Hoy me he metido en la puñetera pantalla. Podría alegar que no lo quería. También que siempre he tenido consciencia de lo que se me exponía, que podía ser una visión con muchos matices y que eso no me incumbía a mí.
Al llegar a aquella plaza, la protagonista ha hecho amago de entrar en el bar, donde siempre me gusta sentarme cuando voy a Barcelona. Son cosas intrascendentes; no, el encontrarme con ella, no lo sería, pero si lo que escribo, creo que nunca han transcendido, porque no las he puesto voz y sobre todo, no he dejado entrar en mi vida a Eddie Veder. Estoy seguro que si yo le dejo entrar, la protagonista se hubiera convertido en la materia con la que nos hubiéramos saltado la cuántica. No por exceso, sino porque nos hubiéramos ido a escribirnos en una librería para sernos aquella pareja, que poco a poco, se va descubriendo que entre sus antecesores hubo la traición de uno hacía el otro. No es nada nuevo, ya lo escribió alguien, con sus personajes mordiendo la almohada por pertenecer a un pasado que les quebraba.
Tras pasar noches en los que los sueños se hacen exploraciones de planetas y los abrazos se convierten en hidras con las que quisiéramos subsistir, porque desde el vacío que nos significa nuestro alrededor, nos alimentamos.
Descubrimos, de forma fatal, que en ese contumaz y pernicioso pequeño destello de consciencia del pasado, va a disponer de las inconmensurables fuerzas hercúleas para derribar nuestros besos.
Pero no sigamos por ahí, que saltar del escenario a la pantalla, me lo provocó aquel incómodo calzoncillo que me puse para acompañar a mi traje de smoking.

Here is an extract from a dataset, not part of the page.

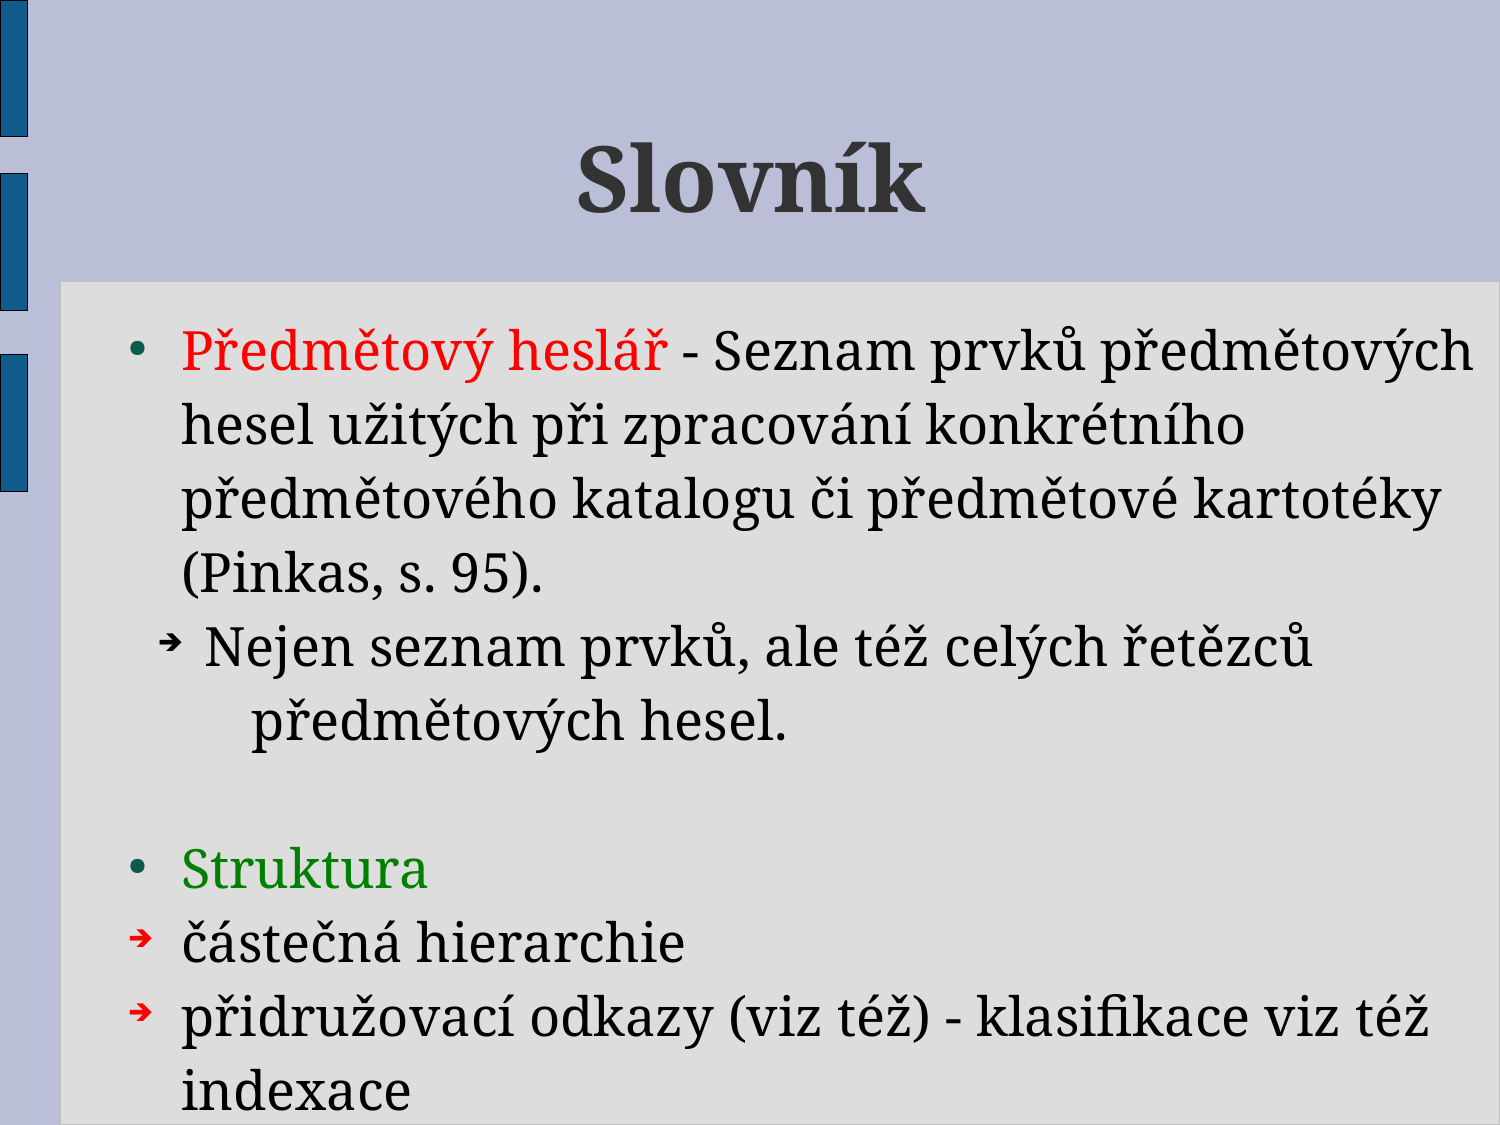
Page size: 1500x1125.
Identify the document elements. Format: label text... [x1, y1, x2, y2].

list Předmětový heslář - Seznam prvků předmětových hesel užitých při zpracování konkrétního předmětového katalogu či předmětové kartotéky (Pinkas, s. 95). Nejen seznam prvků, ale též celých řetězců předmětových hesel. Struktura částečná hierarchie přidružovací odkazy (viz též) - klasifikace viz též indexace vylučovací odkazy (viz) - např. klasifikace viz kategorizace [110, 312, 1477, 1125]
title Slovník [110, 90, 1392, 264]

Iba como un pincel, aquel sastre había controlado cualquier necesidad que me pudiera surgir dado mi espíritu inquieto que podría hacerme saltar a un campo de fútbol como espontáneo para pedir un autógrafo a Alexia Putellas. No le había aclarado que mi mente no aceptaba los cosidos en aquella otra prenda, ante lo cual mi cuerpo se llenaba de granos.
Por probar, para aquella sesión de cine le había dicho a Michael que en la conquista de aquel pico, también participaría yo, pero no de esa manera tan poco ortodoxa. Saltando, no quedando estampado ante la pantalla blanca, sino convirtiéndome en parte de ella, para acompañar hasta el último sherpa que estando al límite encontraba la palabra friends, que te sujetaba tras el último aliento.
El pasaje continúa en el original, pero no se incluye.